Review: Dracula in Love by Karen Essex
Author: Karen Essex
Genre/Pages: Fiction/ 384
Publisher: Doubleday; August 10, 2010
Rating: 2.5 Bookmarks
Nat’s One-Sentence Synopsis: Part re-imagining and part re-telling, Karen Essex puts a new spin on Bram Stoker’s classic.
Before I started reading Dracula In Love, I took a short refresher course in Dracula by re-reading sections of the original and discussing the differences between it and the 1931 Bela Lugosi film with my husband, a horror film buff.
Dracula In Love is told from Mina Murray’s point of view, but Essex takes Stoker’s pure and innocent Mina and gives voice to a sensual and sexual side of her that was never broached in the original novel.
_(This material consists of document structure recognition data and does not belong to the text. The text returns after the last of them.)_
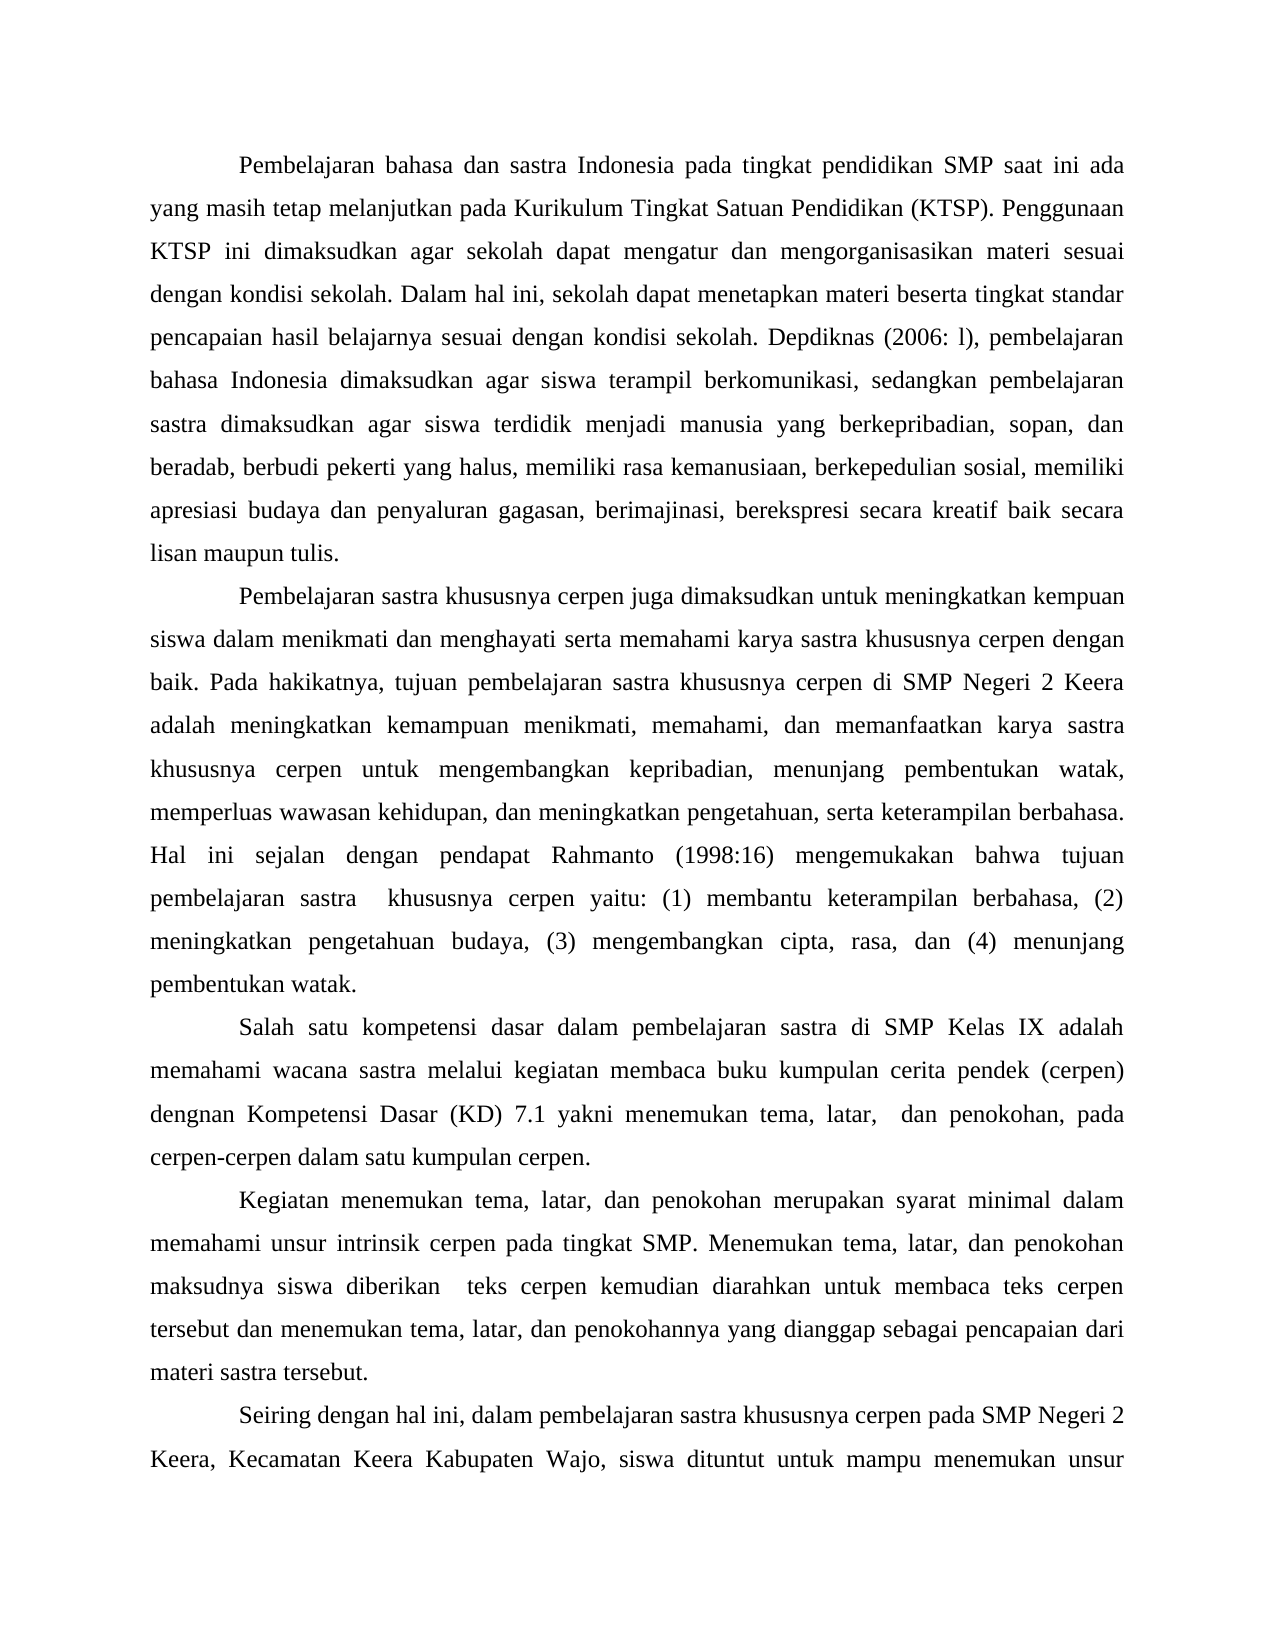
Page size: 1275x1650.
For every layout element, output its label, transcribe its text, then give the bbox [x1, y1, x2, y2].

text Pembelajaran sastra khususnya cerpen juga dimaksudkan untuk meningkatkan kempuan siswa dalam menikmati dan menghayati serta memahami karya sastra khususnya cerpen dengan baik. Pada hakikatnya, tujuan pembelajaran sastra khususnya cerpen di SMP Negeri 2 Keera adalah meningkatkan kemampuan menikmati, memahami, dan memanfaatkan karya sastra khususnya cerpen untuk mengembangkan kepribadian, menunjang pembentukan watak, memperluas wawasan kehidupan, dan meningkatkan pengetahuan, serta keterampilan berbahasa. Hal ini sejalan dengan pendapat Rahmanto (1998:16) mengemukakan bahwa tujuan pembelajaran sastra khususnya cerpen yaitu: (1) membantu keterampilan berbahasa, (2) meningkatkan pengetahuan budaya, (3) mengembangkan cipta, rasa, dan (4) menunjang pembentukan watak. [150, 581, 1125, 998]
text Pembelajaran bahasa dan sastra Indonesia pada tingkat pendidikan SMP saat ini ada yang masih tetap melanjutkan pada Kurikulum Tingkat Satuan Pendidikan (KTSP). Penggunaan KTSP ini dimaksudkan agar sekolah dapat mengatur dan mengorganisasikan materi sesuai dengan kondisi sekolah. Dalam hal ini, sekolah dapat menetapkan materi beserta tingkat standar pencapaian hasil belajarnya sesuai dengan kondisi sekolah. Depdiknas (2006: l), pembelajaran bahasa Indonesia dimaksudkan agar siswa terampil berkomunikasi, sedangkan pembelajaran sastra dimaksudkan agar siswa terdidik menjadi manusia yang berkepribadian, sopan, dan beradab, berbudi pekerti yang halus, memiliki rasa kemanusiaan, berkepedulian sosial, memiliki apresiasi budaya dan penyaluran gagasan, berimajinasi, berekspresi secara kreatif baik secara lisan maupun tulis. [150, 150, 1125, 567]
text Kegiatan menemukan tema, latar, dan penokohan merupakan syarat minimal dalam memahami unsur intrinsik cerpen pada tingkat SMP. Menemukan tema, latar, dan penokohan maksudnya siswa diberikan teks cerpen kemudian diarahkan untuk membaca teks cerpen tersebut dan menemukan tema, latar, dan penokohannya yang dianggap sebagai pencapaian dari materi sastra tersebut. [150, 1185, 1125, 1386]
text Salah satu kompetensi dasar dalam pembelajaran sastra di SMP Kelas IX adalah memahami wacana sastra melalui kegiatan membaca buku kumpulan cerita pendek (cerpen) dengnan Kompetensi Dasar (KD) 7.1 yakni menemukan tema, latar, dan penokohan, pada cerpen-cerpen dalam satu kumpulan cerpen. [150, 1012, 1125, 1171]
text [150, 1401, 1125, 1472]
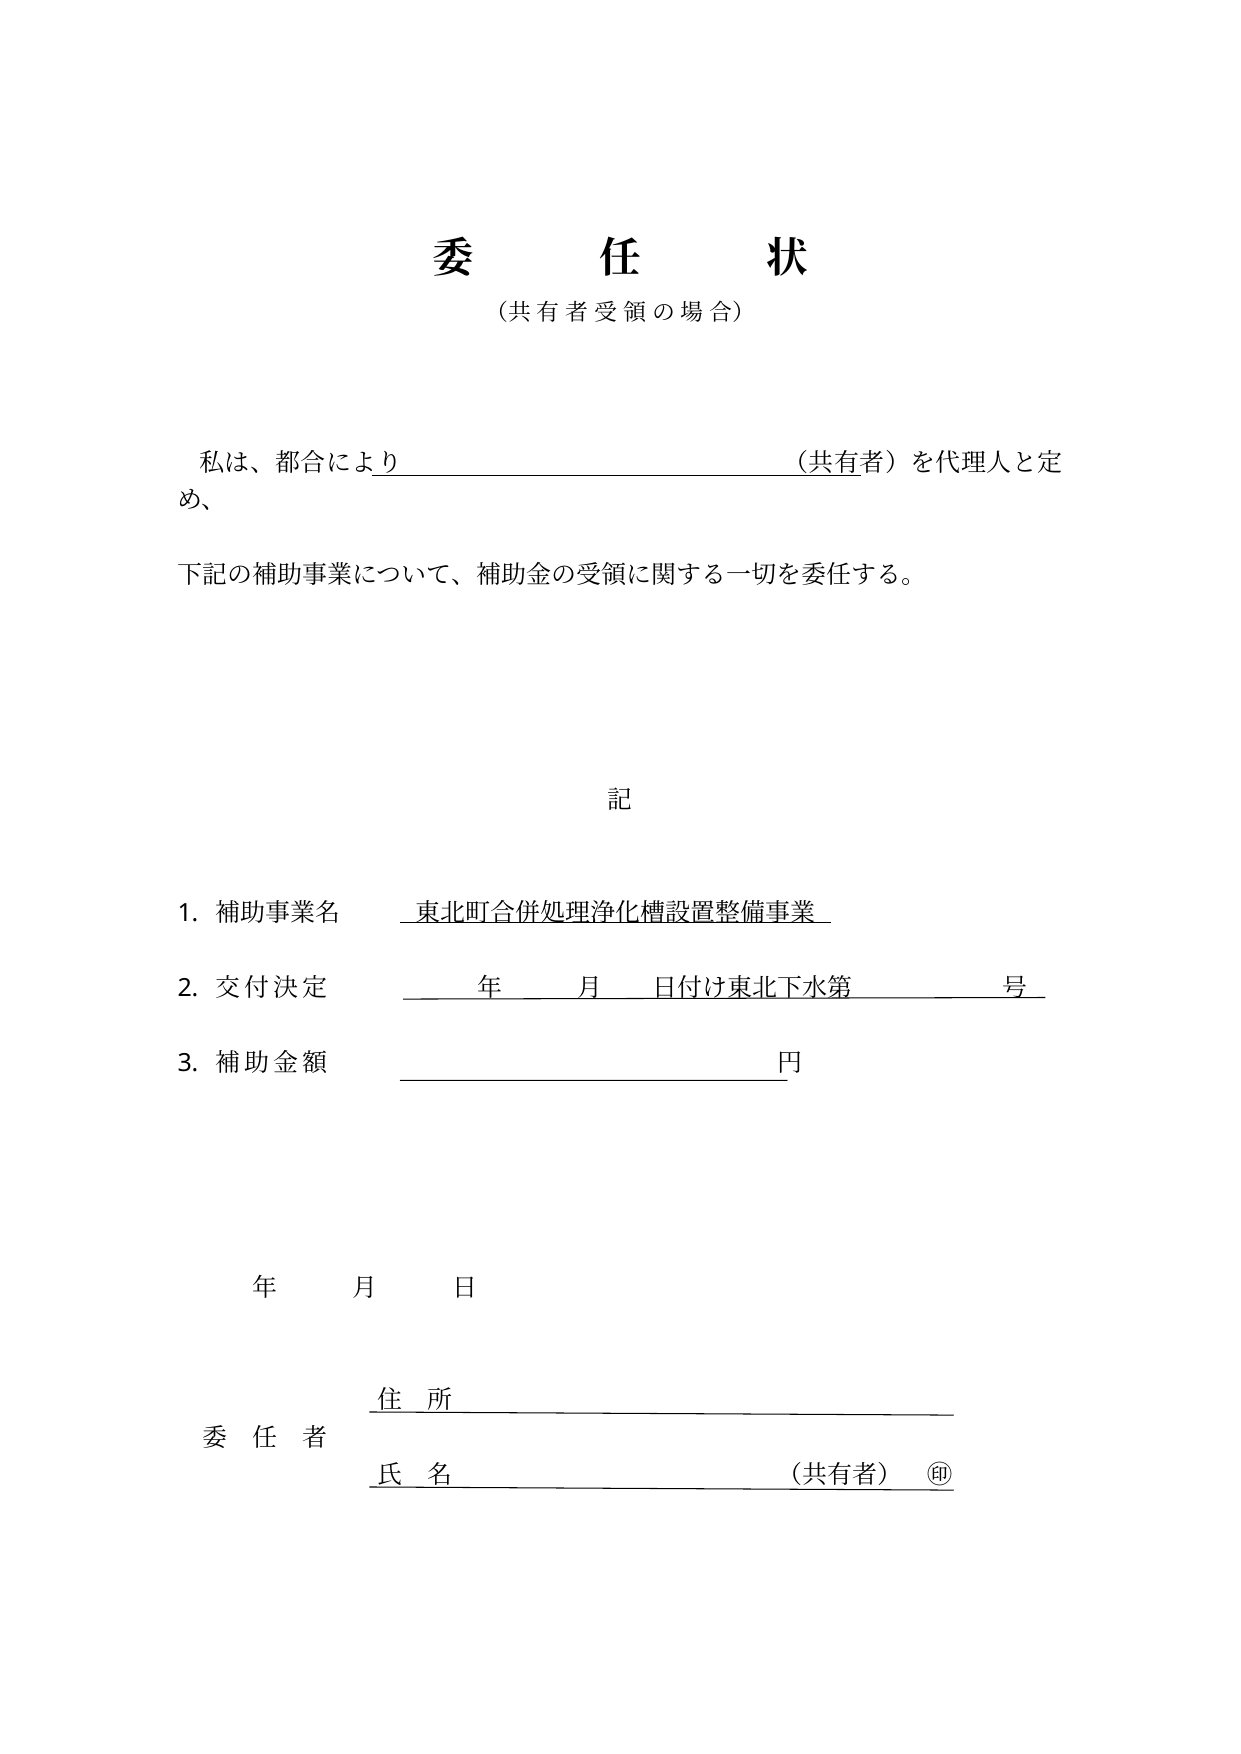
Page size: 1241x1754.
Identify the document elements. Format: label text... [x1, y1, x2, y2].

list 補助金額 円 [177, 1042, 1063, 1079]
list 交付決定 年 月 日付け東北下水第 号 [177, 967, 1063, 1004]
text （共 有 者 受 領 の 場 合） [177, 292, 1063, 329]
text 委 任 状 [177, 217, 1063, 292]
text 年 月 日 [177, 1267, 1063, 1304]
list 補助事業名 東北町合併処理浄化槽設置整備事業 [177, 892, 1063, 929]
text 住 所 [177, 1379, 1063, 1417]
text 下記の補助事業について、補助金の受領に関する一切を委任する。 [177, 554, 1063, 592]
text 氏 名 （共有者） ㊞ [177, 1454, 1063, 1492]
text 私は、都合により （共有者）を代理人と定め、 [177, 442, 1063, 517]
subtitle 記 [177, 779, 1063, 817]
text 委 任 者 [177, 1417, 1063, 1454]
This was disconcerting for me. I’m not a Puritan by any standards, but Mina’s frank erotic experiences were a bit much. I went into this book looking for something a bit different. I know that the original novel was rife with sexual themes, but this novel was too overt for my taste.
If you can get past the Mina’s sexuality and descriptive sex scenes, there is a creative and well-written re-imagining of Dracula within the pages. Essex knows her stuff and her attention to detail creates an authentic feeling in the story. Maybe she is trying to give a modern voice and another dimension to the women who were so sexually oppressed in the Victorian era.
Female sexuality, and the threat of the ‘modern woman’ were themes in the original novel, and even though Lucy Westenra is given over to her wanton and lustful desires after her transformation, I thought that Lucy and Mina were almost cheapened by their behavior in Dracula In Love.
The author took liberties, as authors who write stories like this do, but I think this novel would have been even better if Essex would have dialed down the erotic dreams and actions. There really was more to Essex’s novel than sex, but I admit to getting hung up on it because I didn’t expect it to be so graphic. Readers who don’t mind a re-interpretation of a classic could enjoy this novel and the more modern sensibilities that the female characters have.
Do overtly erotic novels offend your sensibilities too, or am I just old-school? Would you be willing to give this novel a go?